▶ WHAT YOU HAVE TO DO: Copy each line of the records below that mentions the word "size".

[EXERCISE INPUTS Boundary: Start]

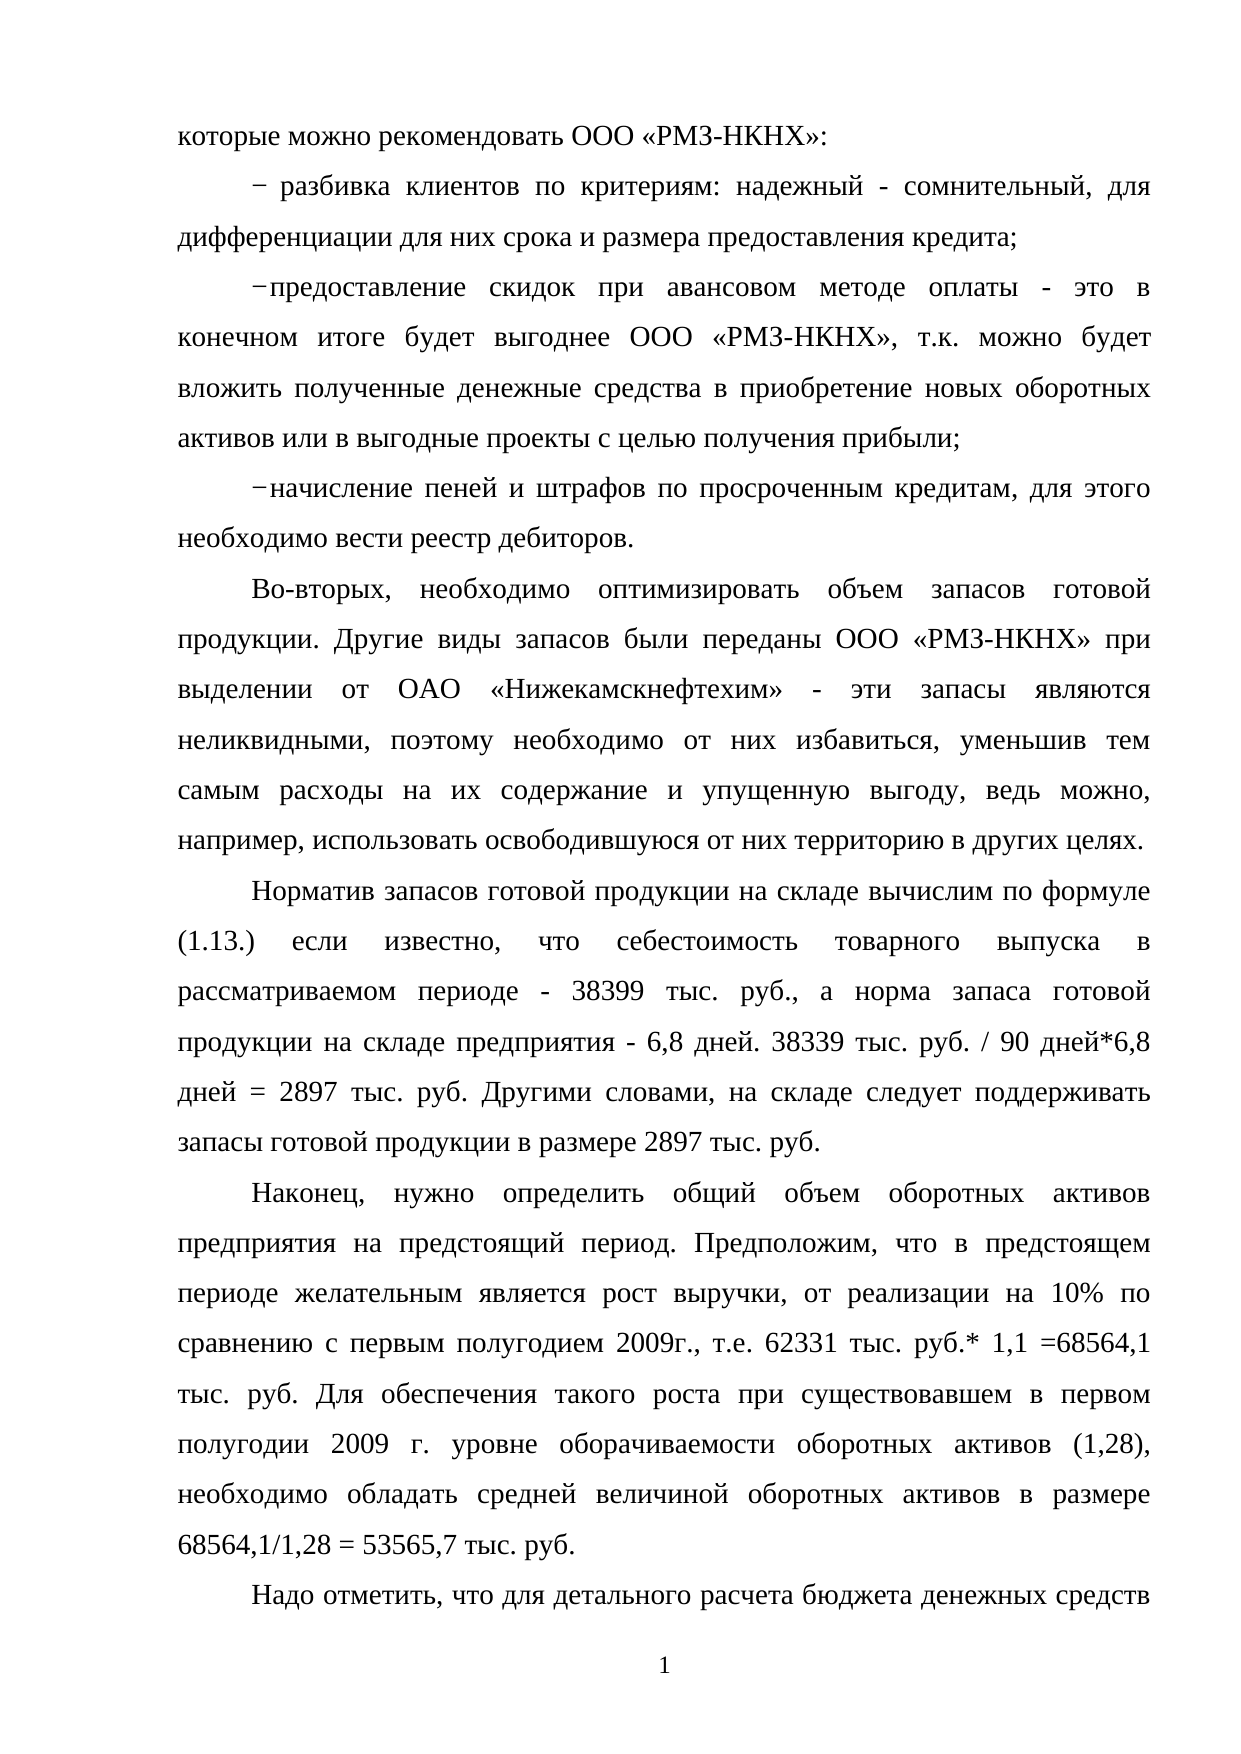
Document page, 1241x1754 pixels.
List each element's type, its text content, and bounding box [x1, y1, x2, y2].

[EXERCISE INPUTS Boundary: End]
[EXERCISE INPUTS Boundary: Start]

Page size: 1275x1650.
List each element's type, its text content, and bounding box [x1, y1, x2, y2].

[EXERCISE INPUTS Boundary: End]
[EXERCISE INPUTS Boundary: Start]

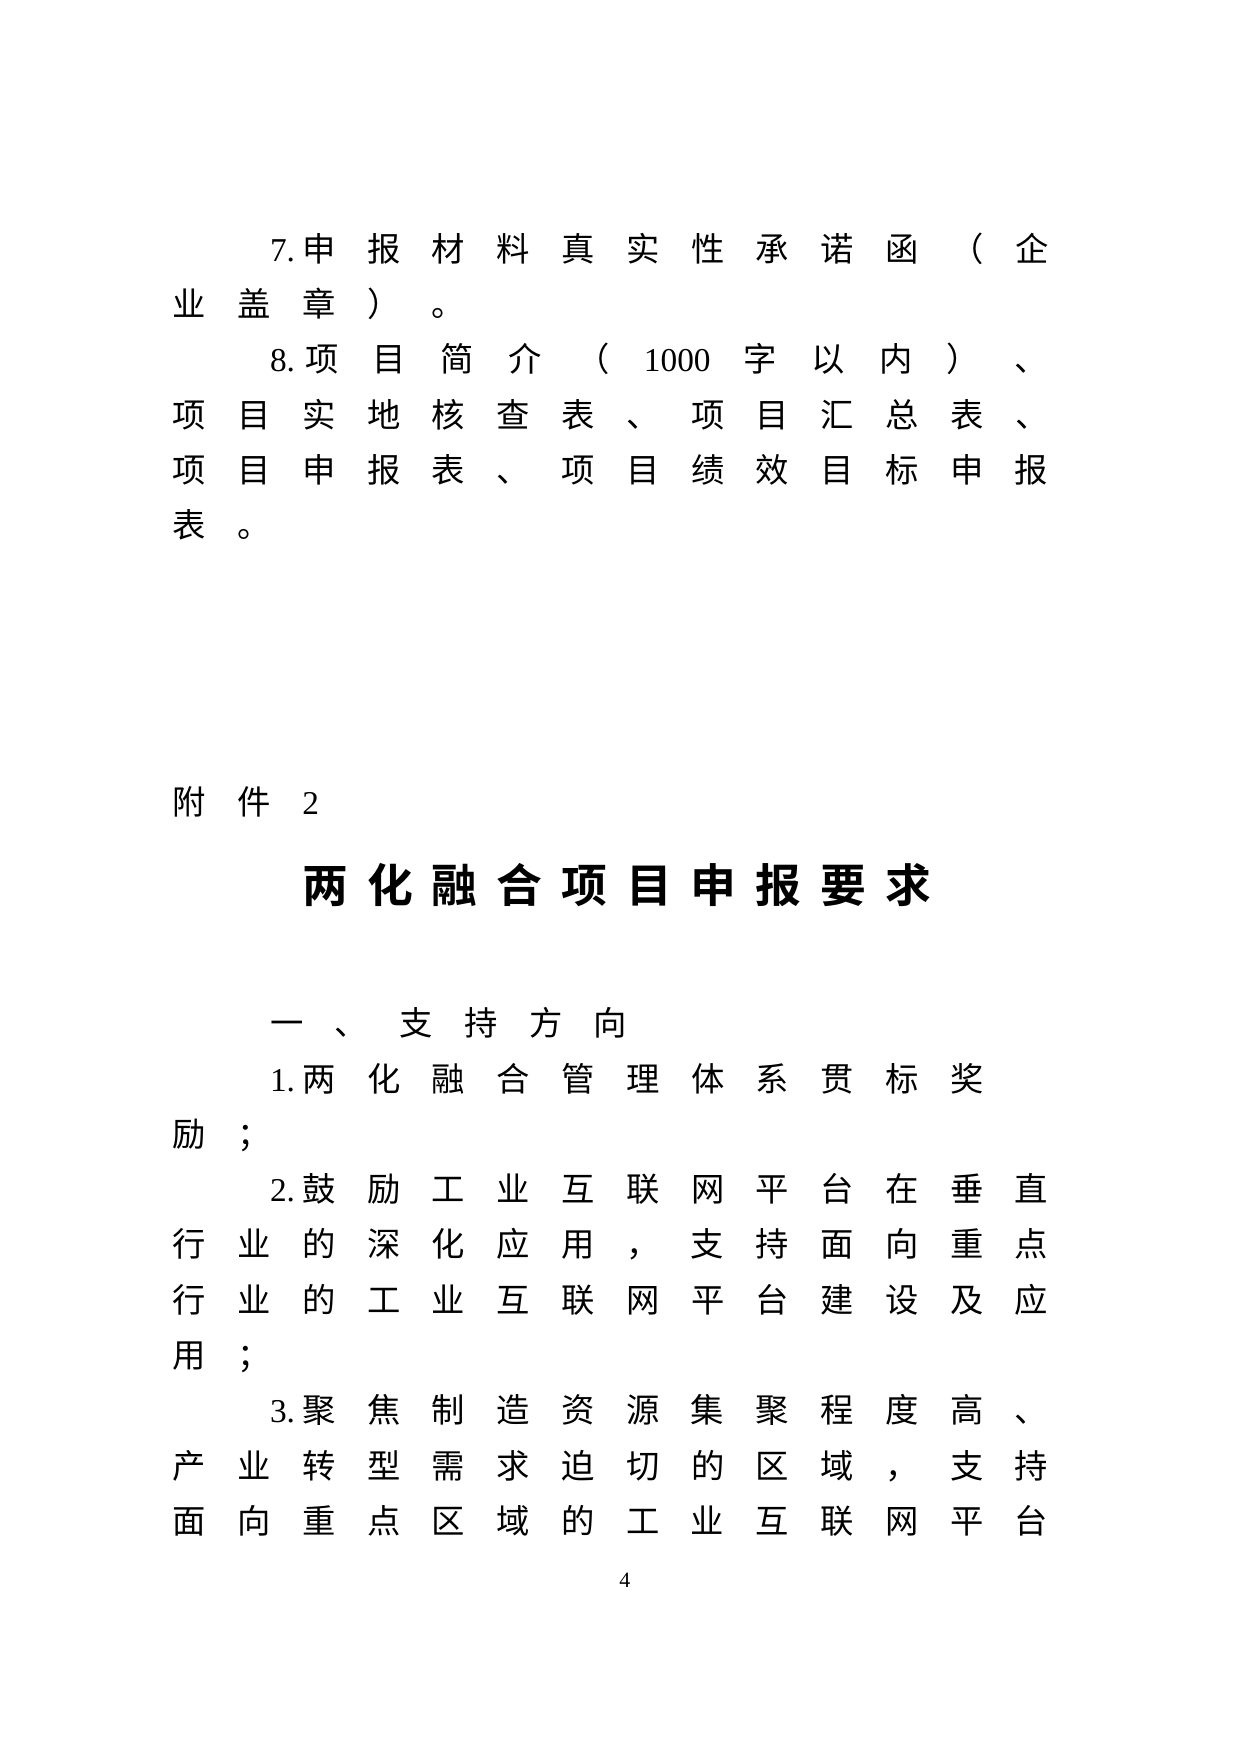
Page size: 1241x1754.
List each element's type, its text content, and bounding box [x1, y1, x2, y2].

[EXERCISE INPUTS Boundary: End]

▶ RESULT FOR THIS EXERCISE:
Page size: 1275x1650.
Page size: 1241x1754.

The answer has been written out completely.